(Saved data entries)
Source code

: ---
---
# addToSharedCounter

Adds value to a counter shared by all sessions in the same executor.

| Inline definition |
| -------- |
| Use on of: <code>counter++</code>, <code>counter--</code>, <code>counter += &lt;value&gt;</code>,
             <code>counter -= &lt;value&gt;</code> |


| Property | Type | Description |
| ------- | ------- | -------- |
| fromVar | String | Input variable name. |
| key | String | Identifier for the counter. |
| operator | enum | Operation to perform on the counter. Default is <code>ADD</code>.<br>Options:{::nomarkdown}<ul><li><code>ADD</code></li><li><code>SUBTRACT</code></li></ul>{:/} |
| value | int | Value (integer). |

● EXERCISE INSTRUCTIONS: Find all lines in the records that hold the word "value". Copy them.

● FINISHED TASK:
Adds value to a counter shared by all sessions in the same executor.
| Use on of: <code>counter++</code>, <code>counter--</code>, <code>counter += &lt;value&gt;</code>,
             <code>counter -= &lt;value&gt;</code> |
| value | int | Value (integer). |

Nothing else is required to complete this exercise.